INSTRUCTION — Reproduce verbatim the portion of the records running from the line containing "avant-bras droit" through the line containing "Reading right to left, extract", both included.

Figure comprehension tasks
----------------------------------------
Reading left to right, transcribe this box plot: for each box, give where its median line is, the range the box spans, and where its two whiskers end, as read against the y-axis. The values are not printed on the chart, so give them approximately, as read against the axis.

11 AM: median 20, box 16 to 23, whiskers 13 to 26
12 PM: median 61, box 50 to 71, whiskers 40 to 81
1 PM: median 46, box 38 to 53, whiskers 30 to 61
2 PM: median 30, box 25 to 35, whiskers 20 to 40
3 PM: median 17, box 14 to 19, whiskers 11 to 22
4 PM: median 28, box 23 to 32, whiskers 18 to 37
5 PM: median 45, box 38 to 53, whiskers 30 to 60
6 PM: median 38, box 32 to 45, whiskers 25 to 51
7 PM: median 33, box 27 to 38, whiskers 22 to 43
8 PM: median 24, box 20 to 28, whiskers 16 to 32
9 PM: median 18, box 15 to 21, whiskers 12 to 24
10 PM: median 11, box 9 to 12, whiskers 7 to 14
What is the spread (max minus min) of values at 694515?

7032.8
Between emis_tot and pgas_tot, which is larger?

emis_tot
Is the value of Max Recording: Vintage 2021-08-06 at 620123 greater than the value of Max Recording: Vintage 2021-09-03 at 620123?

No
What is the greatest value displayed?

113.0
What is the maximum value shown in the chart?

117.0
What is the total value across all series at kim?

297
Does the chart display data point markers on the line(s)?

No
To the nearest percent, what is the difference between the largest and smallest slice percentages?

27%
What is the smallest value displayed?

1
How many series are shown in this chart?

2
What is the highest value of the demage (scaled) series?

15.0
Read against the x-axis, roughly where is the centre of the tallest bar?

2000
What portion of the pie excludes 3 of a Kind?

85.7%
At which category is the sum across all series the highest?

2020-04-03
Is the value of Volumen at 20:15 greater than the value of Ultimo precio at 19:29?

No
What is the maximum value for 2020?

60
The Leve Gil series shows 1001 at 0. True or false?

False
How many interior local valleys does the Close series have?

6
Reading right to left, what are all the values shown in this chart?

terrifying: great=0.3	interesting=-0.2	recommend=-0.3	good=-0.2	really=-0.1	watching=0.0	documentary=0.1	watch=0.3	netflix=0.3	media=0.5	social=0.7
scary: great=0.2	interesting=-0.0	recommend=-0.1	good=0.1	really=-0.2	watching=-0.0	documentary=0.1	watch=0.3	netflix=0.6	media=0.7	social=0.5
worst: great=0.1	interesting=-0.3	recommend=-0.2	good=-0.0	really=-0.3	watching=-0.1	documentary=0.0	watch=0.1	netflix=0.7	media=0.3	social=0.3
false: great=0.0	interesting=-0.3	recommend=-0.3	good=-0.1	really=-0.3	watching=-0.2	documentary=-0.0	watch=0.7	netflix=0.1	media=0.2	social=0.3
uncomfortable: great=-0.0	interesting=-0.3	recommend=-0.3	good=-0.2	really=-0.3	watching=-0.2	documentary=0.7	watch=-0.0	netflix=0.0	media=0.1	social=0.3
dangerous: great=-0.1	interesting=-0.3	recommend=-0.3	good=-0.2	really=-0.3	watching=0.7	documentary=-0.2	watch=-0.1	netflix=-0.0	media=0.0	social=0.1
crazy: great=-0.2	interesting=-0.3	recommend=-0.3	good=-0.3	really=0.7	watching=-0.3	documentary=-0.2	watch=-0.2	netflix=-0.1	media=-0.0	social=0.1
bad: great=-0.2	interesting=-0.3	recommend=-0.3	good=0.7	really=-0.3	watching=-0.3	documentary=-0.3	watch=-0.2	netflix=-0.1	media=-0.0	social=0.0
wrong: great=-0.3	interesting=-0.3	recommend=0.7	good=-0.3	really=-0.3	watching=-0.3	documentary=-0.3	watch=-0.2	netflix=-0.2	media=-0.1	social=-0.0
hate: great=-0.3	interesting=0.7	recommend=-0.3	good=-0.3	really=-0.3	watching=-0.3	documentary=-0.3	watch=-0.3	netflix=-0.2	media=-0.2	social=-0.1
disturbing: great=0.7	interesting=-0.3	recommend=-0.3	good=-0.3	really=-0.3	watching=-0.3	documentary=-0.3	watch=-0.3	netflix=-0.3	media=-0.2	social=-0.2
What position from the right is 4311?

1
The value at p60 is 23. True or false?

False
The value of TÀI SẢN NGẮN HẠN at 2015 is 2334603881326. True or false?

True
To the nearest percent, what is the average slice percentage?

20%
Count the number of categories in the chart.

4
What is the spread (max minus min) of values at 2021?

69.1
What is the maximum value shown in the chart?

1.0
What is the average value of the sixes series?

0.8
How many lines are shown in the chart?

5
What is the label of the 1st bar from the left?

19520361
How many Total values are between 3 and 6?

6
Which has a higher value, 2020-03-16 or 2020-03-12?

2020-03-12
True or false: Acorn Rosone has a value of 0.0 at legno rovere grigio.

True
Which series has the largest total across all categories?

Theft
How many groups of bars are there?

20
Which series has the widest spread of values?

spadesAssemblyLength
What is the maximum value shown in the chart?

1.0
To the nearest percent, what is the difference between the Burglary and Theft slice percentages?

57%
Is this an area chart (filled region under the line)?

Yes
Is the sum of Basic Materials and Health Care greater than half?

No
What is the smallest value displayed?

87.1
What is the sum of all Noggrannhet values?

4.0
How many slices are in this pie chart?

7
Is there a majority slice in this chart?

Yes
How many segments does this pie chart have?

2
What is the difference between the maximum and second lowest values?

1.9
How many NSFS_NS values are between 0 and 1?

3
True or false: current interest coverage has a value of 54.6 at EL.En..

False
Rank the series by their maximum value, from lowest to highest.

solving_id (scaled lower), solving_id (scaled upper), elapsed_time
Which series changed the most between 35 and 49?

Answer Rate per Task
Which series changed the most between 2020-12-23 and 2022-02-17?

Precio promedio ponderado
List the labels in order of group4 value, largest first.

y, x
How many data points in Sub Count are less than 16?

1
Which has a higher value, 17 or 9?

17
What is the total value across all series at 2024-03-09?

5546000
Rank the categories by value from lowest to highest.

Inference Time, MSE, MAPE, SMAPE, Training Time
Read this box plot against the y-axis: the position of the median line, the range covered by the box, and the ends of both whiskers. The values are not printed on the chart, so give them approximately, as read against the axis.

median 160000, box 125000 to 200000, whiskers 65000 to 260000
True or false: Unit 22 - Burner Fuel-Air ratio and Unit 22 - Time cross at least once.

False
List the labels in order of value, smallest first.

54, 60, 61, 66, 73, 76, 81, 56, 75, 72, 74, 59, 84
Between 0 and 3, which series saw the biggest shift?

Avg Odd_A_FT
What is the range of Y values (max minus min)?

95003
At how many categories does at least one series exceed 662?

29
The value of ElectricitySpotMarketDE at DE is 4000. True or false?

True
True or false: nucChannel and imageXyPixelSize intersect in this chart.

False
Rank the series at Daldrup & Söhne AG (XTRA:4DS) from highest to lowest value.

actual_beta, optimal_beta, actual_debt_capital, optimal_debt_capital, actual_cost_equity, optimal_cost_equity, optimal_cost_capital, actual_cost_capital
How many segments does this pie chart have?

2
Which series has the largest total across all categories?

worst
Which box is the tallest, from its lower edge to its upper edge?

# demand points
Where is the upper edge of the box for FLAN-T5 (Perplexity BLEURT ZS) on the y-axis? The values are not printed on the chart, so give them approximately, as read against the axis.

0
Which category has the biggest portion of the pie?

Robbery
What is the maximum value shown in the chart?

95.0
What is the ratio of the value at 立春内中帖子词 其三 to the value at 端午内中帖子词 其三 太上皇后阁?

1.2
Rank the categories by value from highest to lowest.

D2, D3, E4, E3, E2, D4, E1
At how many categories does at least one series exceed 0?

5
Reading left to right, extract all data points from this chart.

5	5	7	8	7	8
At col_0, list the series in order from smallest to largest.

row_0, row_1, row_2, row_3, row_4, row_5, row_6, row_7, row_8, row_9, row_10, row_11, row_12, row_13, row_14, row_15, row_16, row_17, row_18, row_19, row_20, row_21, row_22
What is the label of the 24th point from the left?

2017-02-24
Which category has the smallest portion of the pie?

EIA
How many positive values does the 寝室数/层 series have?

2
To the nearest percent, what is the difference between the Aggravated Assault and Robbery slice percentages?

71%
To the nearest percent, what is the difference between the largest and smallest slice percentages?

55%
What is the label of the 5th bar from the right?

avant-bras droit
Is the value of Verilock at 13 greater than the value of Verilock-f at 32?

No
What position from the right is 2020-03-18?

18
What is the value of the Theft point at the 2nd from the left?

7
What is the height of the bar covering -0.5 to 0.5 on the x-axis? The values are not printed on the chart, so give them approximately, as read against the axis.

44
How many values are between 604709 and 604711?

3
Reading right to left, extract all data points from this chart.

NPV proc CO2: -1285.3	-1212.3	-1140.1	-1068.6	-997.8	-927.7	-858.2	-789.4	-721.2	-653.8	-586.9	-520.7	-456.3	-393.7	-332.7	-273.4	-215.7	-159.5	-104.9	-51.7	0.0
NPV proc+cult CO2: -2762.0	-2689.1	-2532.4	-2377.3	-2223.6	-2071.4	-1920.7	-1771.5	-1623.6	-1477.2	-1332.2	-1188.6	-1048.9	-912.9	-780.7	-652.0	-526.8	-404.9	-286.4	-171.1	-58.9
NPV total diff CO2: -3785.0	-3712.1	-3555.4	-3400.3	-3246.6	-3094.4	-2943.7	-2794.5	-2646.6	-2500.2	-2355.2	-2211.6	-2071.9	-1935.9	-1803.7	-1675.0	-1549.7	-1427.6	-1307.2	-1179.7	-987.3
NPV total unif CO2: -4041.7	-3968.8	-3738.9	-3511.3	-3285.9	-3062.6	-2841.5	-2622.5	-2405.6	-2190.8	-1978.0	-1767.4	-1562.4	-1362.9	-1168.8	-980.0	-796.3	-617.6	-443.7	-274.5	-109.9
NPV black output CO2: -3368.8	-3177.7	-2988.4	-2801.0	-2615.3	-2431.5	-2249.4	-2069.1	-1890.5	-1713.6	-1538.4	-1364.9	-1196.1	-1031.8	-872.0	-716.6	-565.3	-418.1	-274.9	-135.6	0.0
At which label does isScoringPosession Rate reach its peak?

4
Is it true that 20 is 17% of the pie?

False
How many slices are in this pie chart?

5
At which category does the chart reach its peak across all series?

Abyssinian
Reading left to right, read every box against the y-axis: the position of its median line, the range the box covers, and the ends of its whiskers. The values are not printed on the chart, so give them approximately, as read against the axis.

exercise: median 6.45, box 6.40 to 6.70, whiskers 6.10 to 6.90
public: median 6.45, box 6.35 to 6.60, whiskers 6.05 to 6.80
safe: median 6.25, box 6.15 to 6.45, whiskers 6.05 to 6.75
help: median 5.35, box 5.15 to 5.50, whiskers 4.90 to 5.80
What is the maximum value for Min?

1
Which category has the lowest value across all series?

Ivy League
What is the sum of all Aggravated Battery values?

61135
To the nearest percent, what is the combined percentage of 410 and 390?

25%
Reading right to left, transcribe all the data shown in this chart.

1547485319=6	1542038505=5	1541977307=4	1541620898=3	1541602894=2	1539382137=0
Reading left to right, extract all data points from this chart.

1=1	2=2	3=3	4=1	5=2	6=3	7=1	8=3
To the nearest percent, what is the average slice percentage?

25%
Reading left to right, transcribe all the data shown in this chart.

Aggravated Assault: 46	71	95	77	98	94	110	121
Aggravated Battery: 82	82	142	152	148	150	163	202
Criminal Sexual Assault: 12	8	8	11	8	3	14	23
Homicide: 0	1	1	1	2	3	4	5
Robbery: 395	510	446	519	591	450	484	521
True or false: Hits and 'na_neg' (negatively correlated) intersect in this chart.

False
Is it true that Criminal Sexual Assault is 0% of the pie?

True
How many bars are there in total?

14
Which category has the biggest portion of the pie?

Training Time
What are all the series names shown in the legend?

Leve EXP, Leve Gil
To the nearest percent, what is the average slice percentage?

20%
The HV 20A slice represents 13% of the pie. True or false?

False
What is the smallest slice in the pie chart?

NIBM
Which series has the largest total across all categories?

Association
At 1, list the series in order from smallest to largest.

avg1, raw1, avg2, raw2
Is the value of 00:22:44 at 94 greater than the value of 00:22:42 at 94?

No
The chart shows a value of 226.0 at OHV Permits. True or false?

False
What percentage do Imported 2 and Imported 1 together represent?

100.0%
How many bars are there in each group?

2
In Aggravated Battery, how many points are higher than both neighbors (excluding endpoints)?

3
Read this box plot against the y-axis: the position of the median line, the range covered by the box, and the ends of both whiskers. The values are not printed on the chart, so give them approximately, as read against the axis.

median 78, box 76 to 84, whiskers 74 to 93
----------------------------------------
THE ANSWER —
avant-bras droit
Is the value of Verilock at 13 greater than the value of Verilock-f at 32?

No
What position from the right is 2020-03-18?

18
What is the value of the Theft point at the 2nd from the left?

7
What is the height of the bar covering -0.5 to 0.5 on the x-axis? The values are not printed on the chart, so give them approximately, as read against the axis.

44
How many values are between 604709 and 604711?

3
Reading right to left, extract all data points from this chart.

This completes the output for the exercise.